>> START GIVEN RECORDS

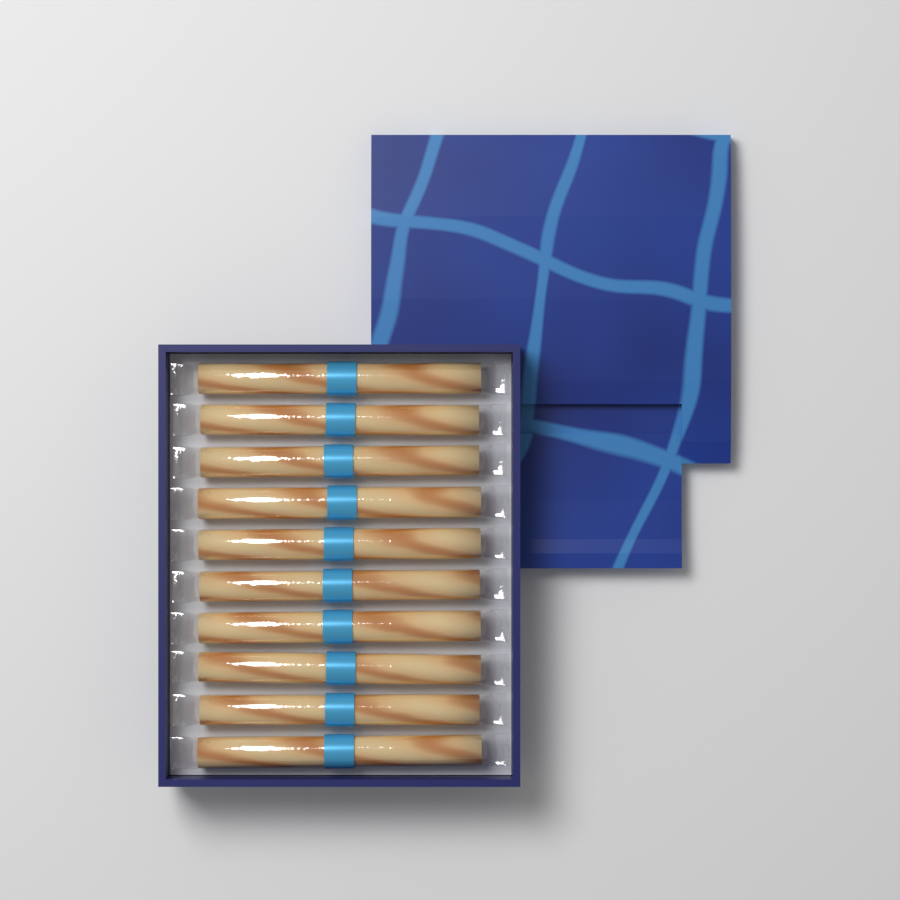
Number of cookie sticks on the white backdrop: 10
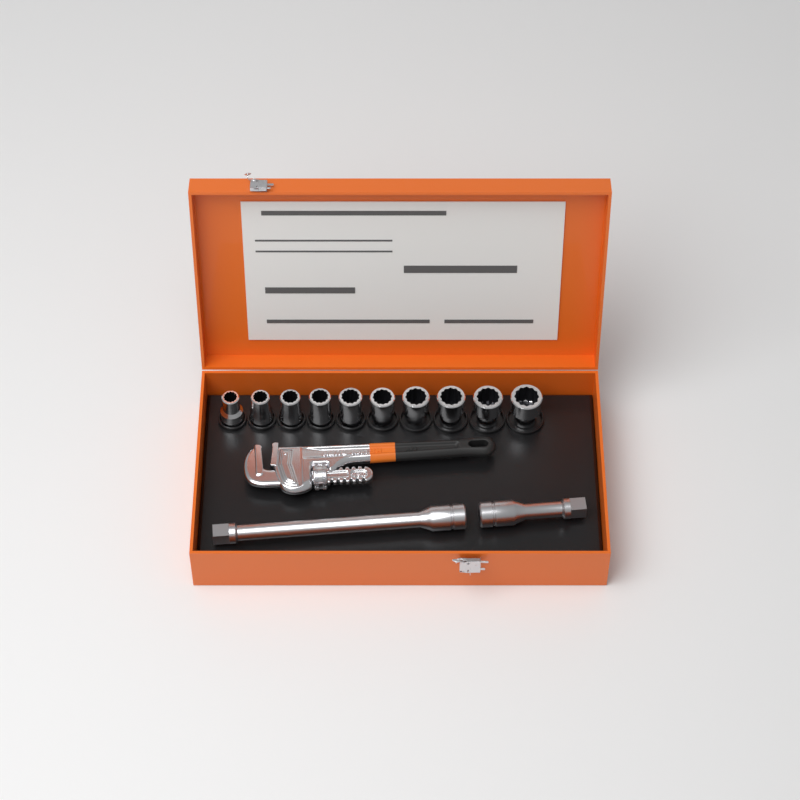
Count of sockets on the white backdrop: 10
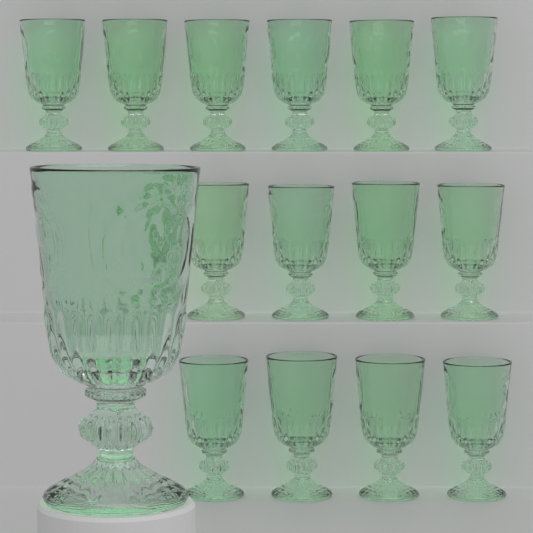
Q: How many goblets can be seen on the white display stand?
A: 15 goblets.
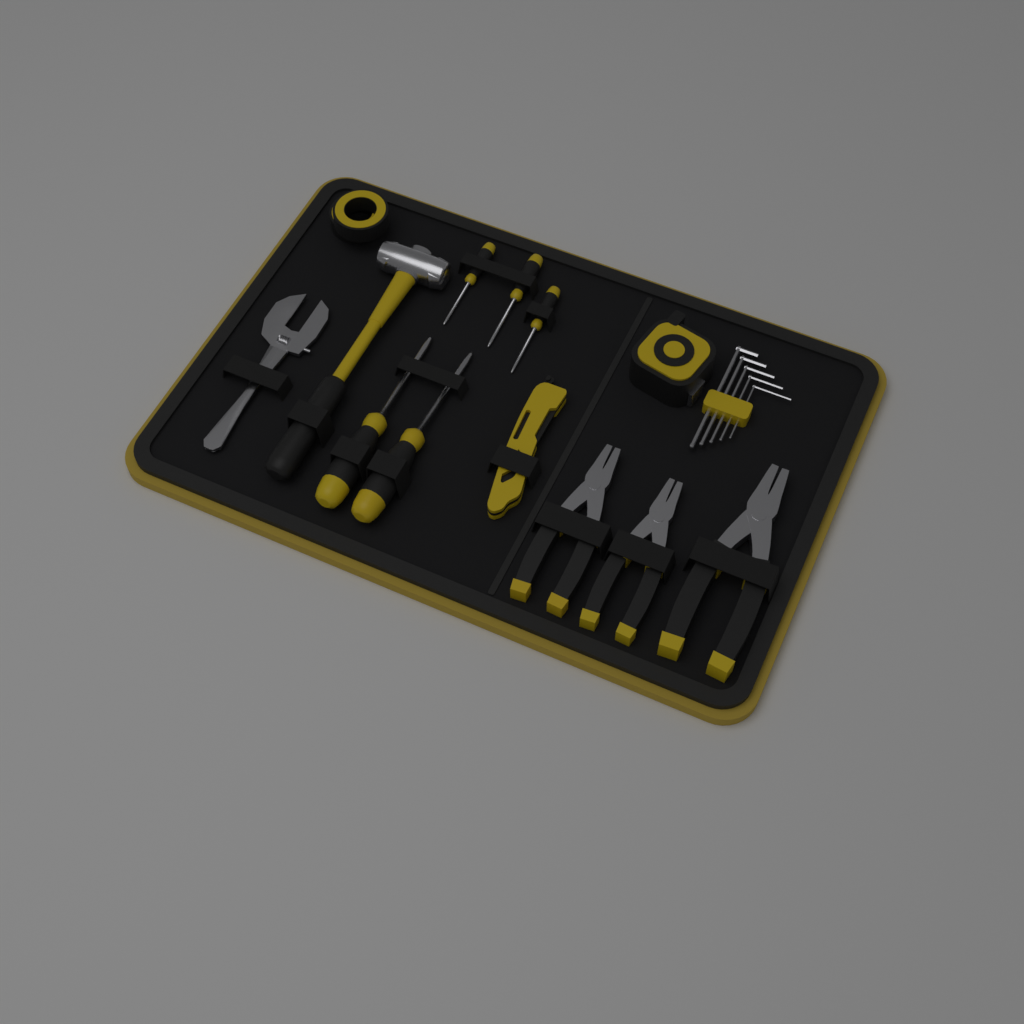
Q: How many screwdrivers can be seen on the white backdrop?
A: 5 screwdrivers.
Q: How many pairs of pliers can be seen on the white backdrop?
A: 3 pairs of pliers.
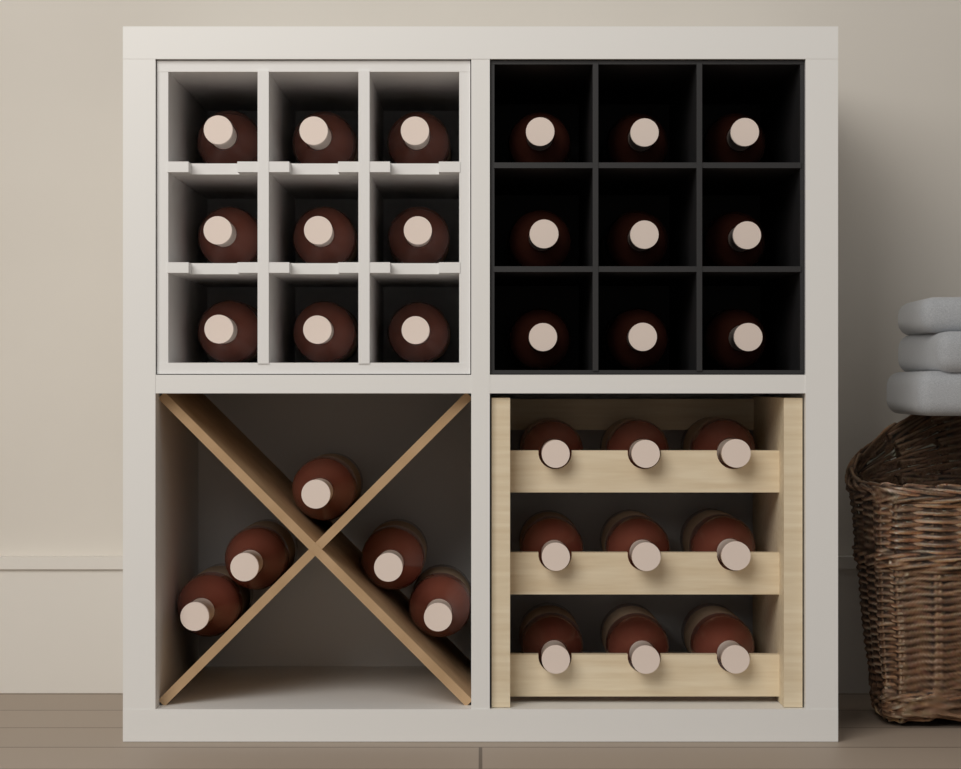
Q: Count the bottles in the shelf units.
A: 32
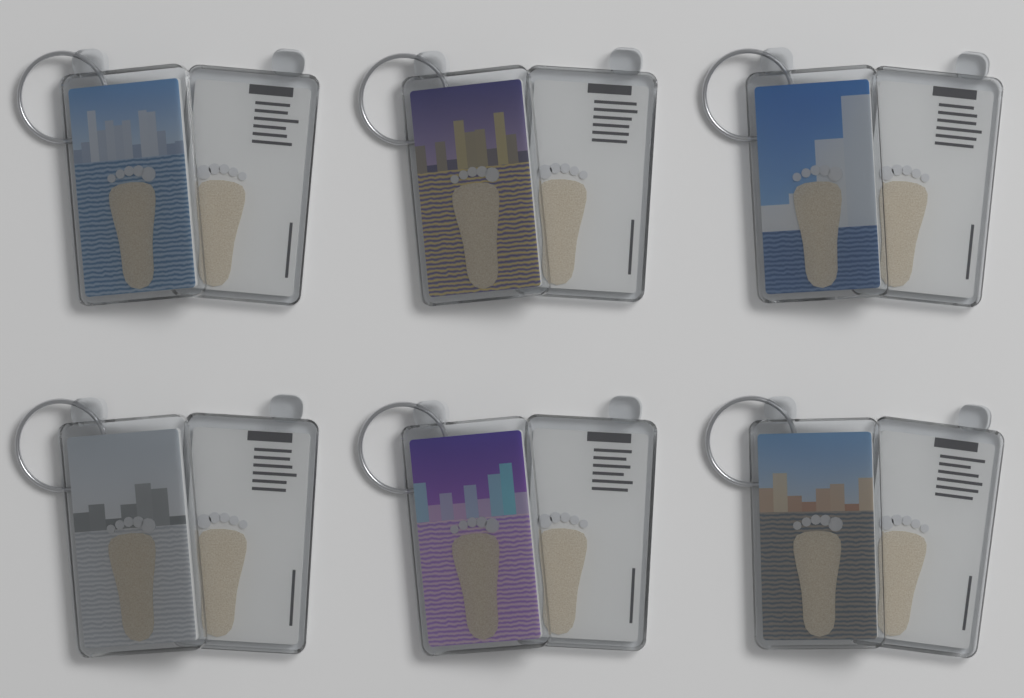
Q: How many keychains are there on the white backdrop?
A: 6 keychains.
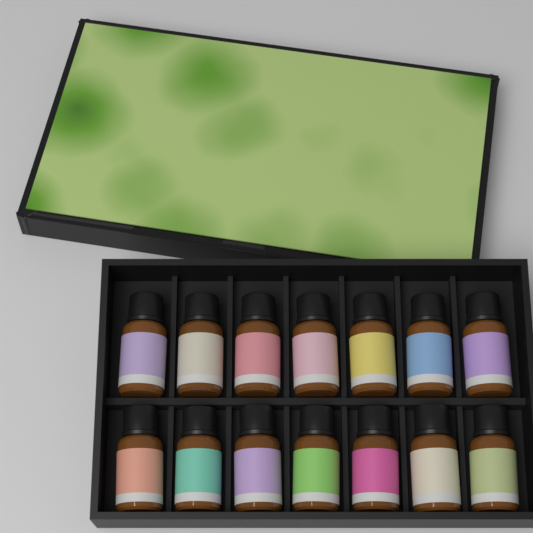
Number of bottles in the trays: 14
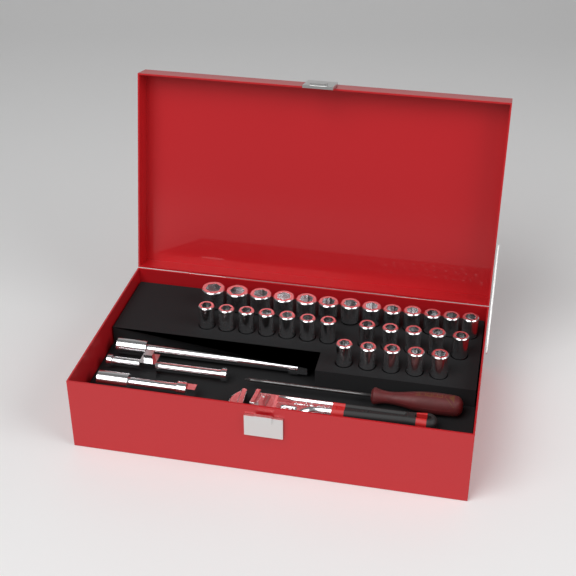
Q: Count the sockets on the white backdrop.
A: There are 30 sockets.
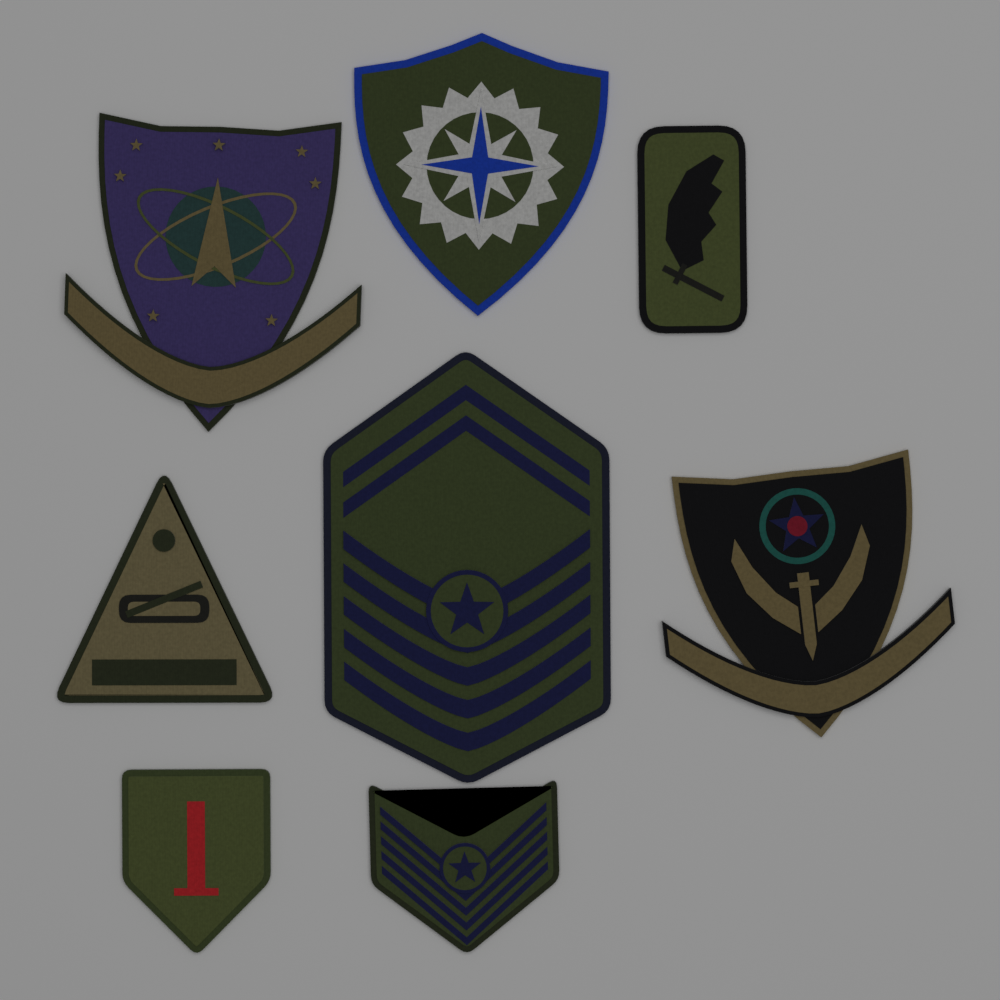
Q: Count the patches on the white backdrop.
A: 8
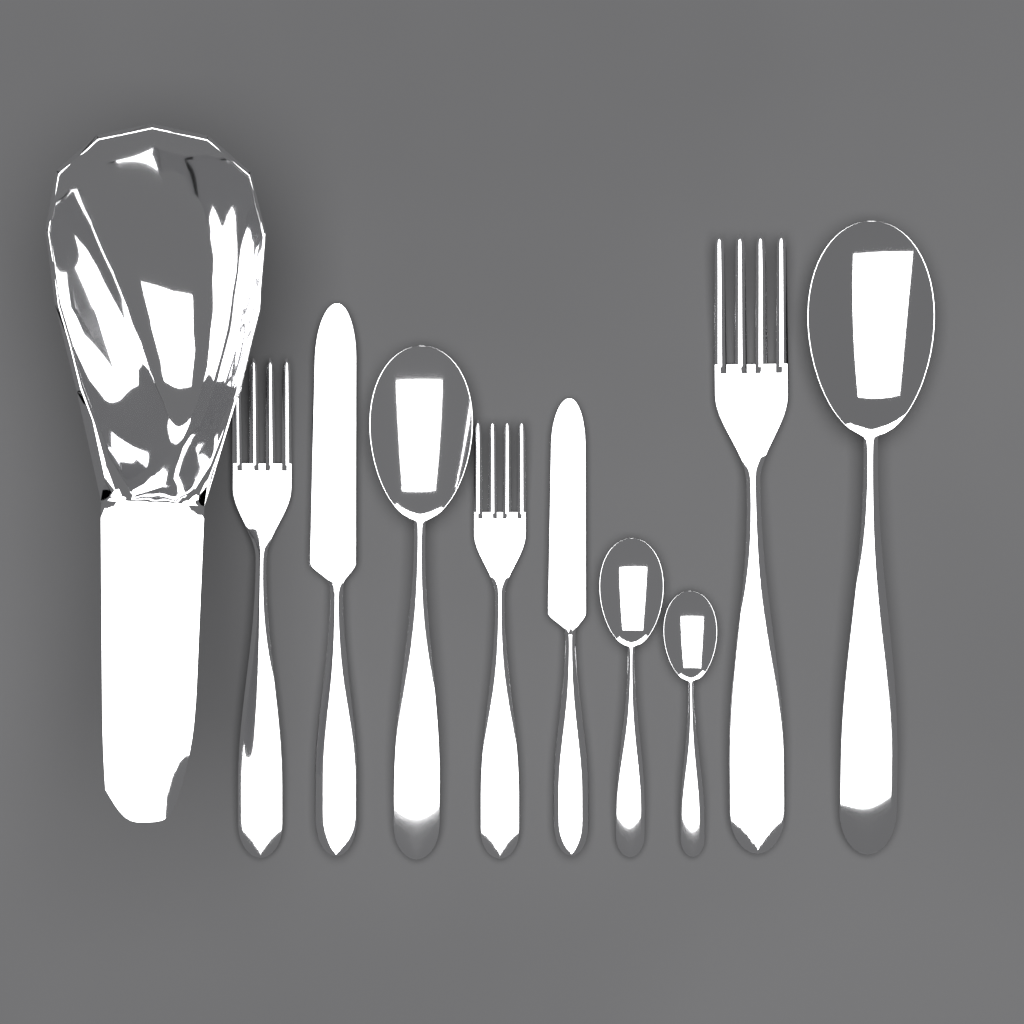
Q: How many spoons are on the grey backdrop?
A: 4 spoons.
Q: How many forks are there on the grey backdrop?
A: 3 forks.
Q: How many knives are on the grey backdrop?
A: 2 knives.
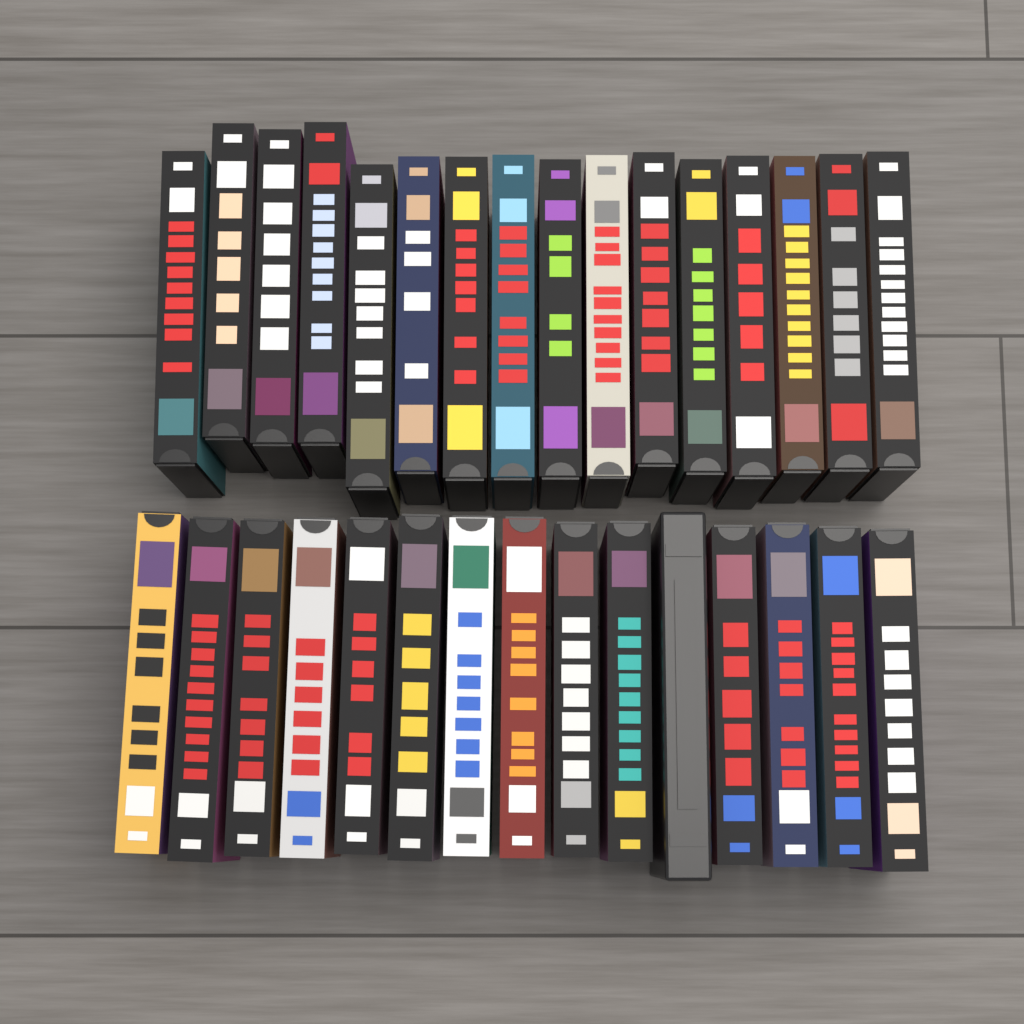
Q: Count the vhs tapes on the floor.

>> END GIVEN RECORDS

■ **EXERCISE DESCRIPTION**:
Copy the stretch from the line containing "Q: How many spoons are on the grey backdrop?" through the end of the items, substituting "gray" for "grey" and changing nothing else. Leave the pictures out.

■ **IN RESPONSE**:
Q: How many spoons are on the gray backdrop?
A: 4 spoons.
Q: How many forks are there on the gray backdrop?
A: 3 forks.
Q: How many knives are on the gray backdrop?
A: 2 knives.
Q: Count the vhs tapes on the floor.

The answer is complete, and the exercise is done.